LifeExp = b0+b1 x PropMd + b2 x TotExp +b3 x PropMD x TotExp
We can see there are two quantitative terms and an interaction term combining them together.
multiple_model <- lm(LifeExp ~ PropMD +
TotExp +
PropMD*TotExp,
data=countries)
summary(multiple_model)
##
## Call:
## lm(formula = LifeExp ~ PropMD + TotExp + PropMD * TotExp, data = countries)
##
## Residuals:
## Min 1Q Median 3Q Max
## -27.320 -4.132 2.098 6.540 13.074
##
## Coefficients:
## Estimate Std. Error t value Pr(>|t|)
## (Intercept) 6.277e+01 7.956e-01 78.899 < 2e-16 ***
## PropMD 1.497e+03 2.788e+02 5.371 2.32e-07 ***
## TotExp 7.233e-05 8.982e-06 8.053 9.39e-14 ***
## PropMD:TotExp -6.026e-03 1.472e-03 -4.093 6.35e-05 ***
## ---
## Signif. codes: 0 '***' 0.001 '**' 0.01 '*' 0.05 '.' 0.1 ' ' 1
##
## Residual standard error: 8.765 on 186 degrees of freedom
## Multiple R-squared: 0.3574, Adjusted R-squared: 0.3471
## F-statistic: 34.49 on 3 and 186 DF, p-value: < 2.2e-16
With the p-value and F-statistic, we see this model is an improvement over a model with no variables. However, the R^2 stat explains 34.5% of the dataset while the ‘raised’ power model explains 73% of the dataset.
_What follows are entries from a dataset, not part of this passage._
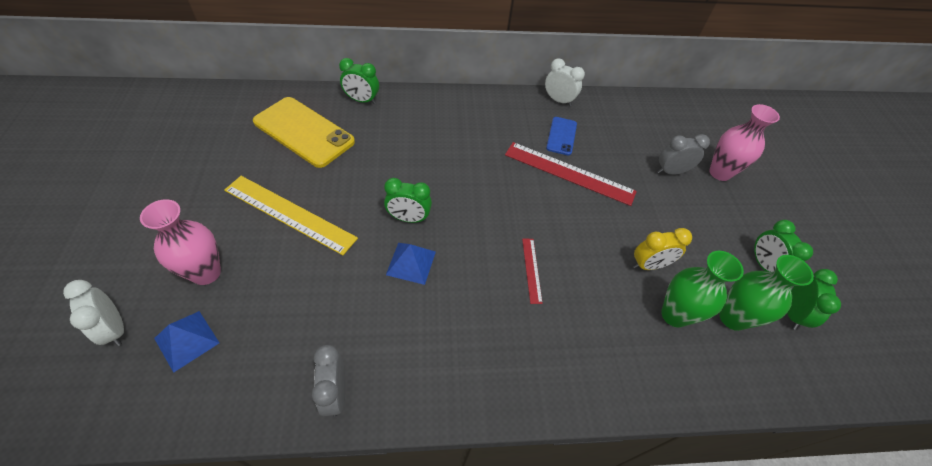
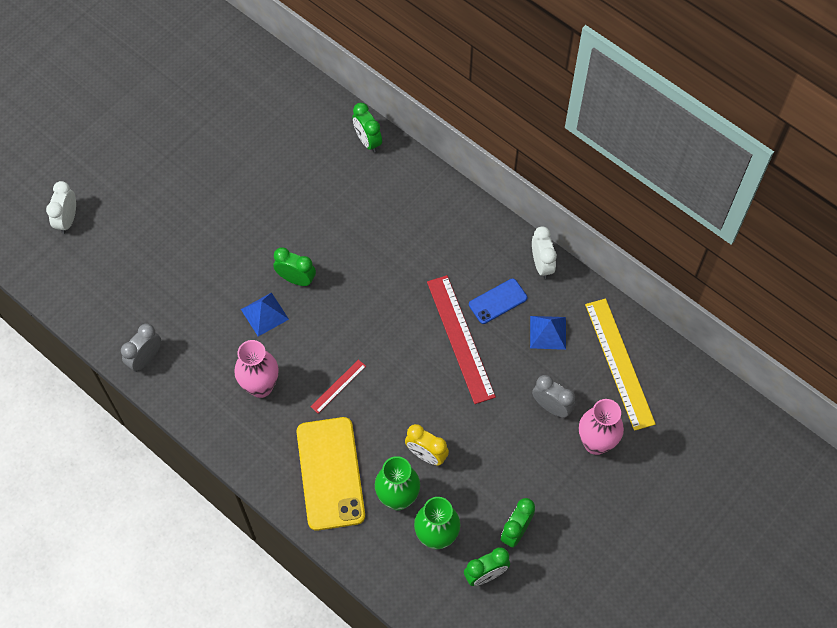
camera: 50 degrees right, 10 degrees up
pink vase [140,199,221,285] -> pink vase moved to [234,340,279,398]
blue pyramid [154,311,219,373] -> blue pyramid moved to [530,316,566,350]
yellow ruler [224,176,358,255] -> yellow ruler moved to [585,299,656,431]
yellow phone [253,97,355,168] -> yellow phone moved to [296,417,365,531]
green clock [384,178,432,223] -> green clock turned 150 degrees clockwise [274,247,316,286]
This model doesn’t appear to perform as well as the last model.
Forecast LifeExp when PropMD=.03 and TotExp = 14. Does this forecast seem realistic? Why or why not?
PropMD <- 0.03
TotExp <- 14
multiple_model$coefficients[1] +
multiple_model$coefficients[2] * PropMD +
multiple_model$coefficients[3] * TotExp +
multiple_model$coefficients[4] * PropMD * TotExp
## (Intercept)
## 107.696
We get an estimate of 107.7 which seems on the high side but understandable since the standard error is 8.77 and the R^2 statistic is 35%. There’s a lot of variance to this model so it might overestimate the life expectancy.